+++ DATASET RECORDS +++

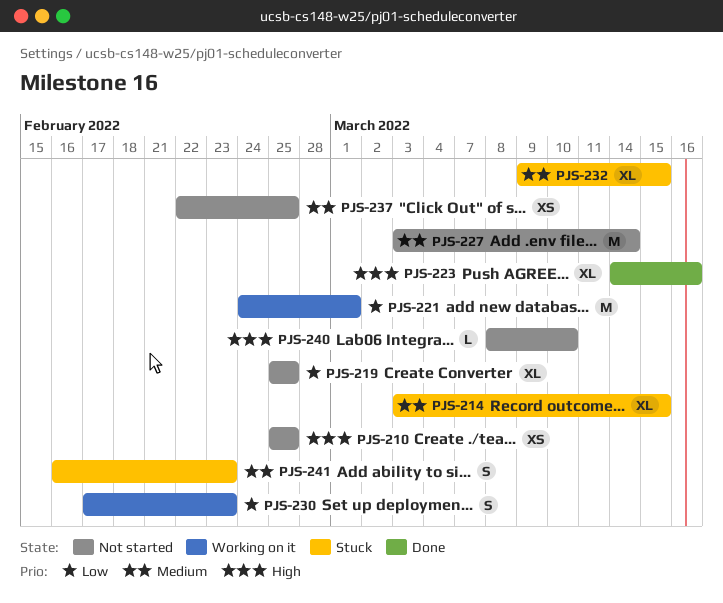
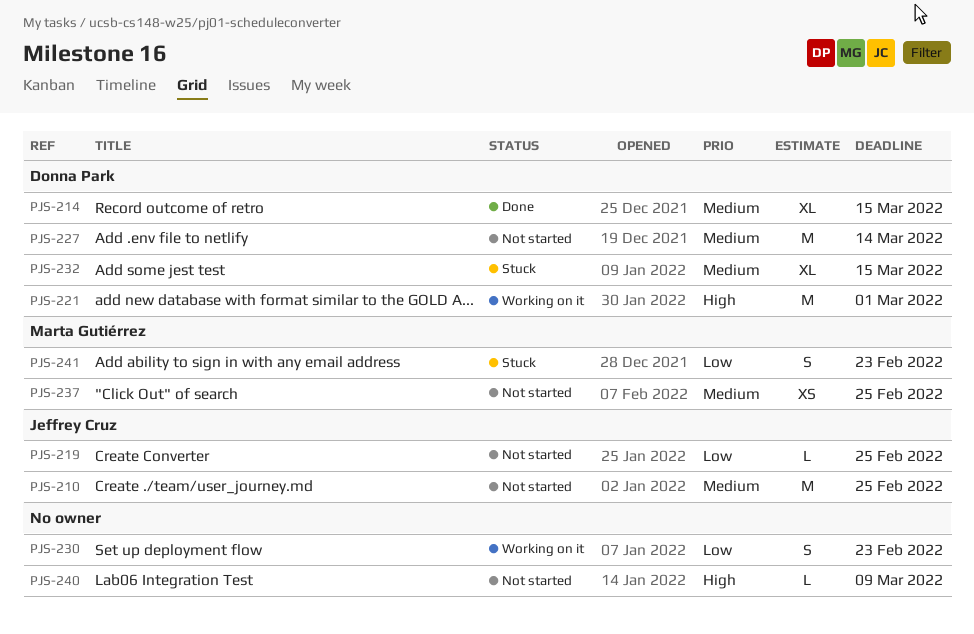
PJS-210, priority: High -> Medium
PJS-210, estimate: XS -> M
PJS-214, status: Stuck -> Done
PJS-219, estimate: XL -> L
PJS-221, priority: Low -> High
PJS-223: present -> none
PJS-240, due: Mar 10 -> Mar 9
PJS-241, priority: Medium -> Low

+++
+++ DATASET RECORDS +++

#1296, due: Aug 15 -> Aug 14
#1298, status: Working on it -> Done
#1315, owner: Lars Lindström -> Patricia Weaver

+++

WHAT THE TASK REQUIRES: From the entries above, return exactly the line containing "PJS-221, priority: Low -> High", the line containing "PJS-241, priority: Medium -> Low", and all lines between, and nothing else.

EXERCISE ANSWER:
PJS-221, priority: Low -> High
PJS-223: present -> none
PJS-240, due: Mar 10 -> Mar 9
PJS-241, priority: Medium -> Low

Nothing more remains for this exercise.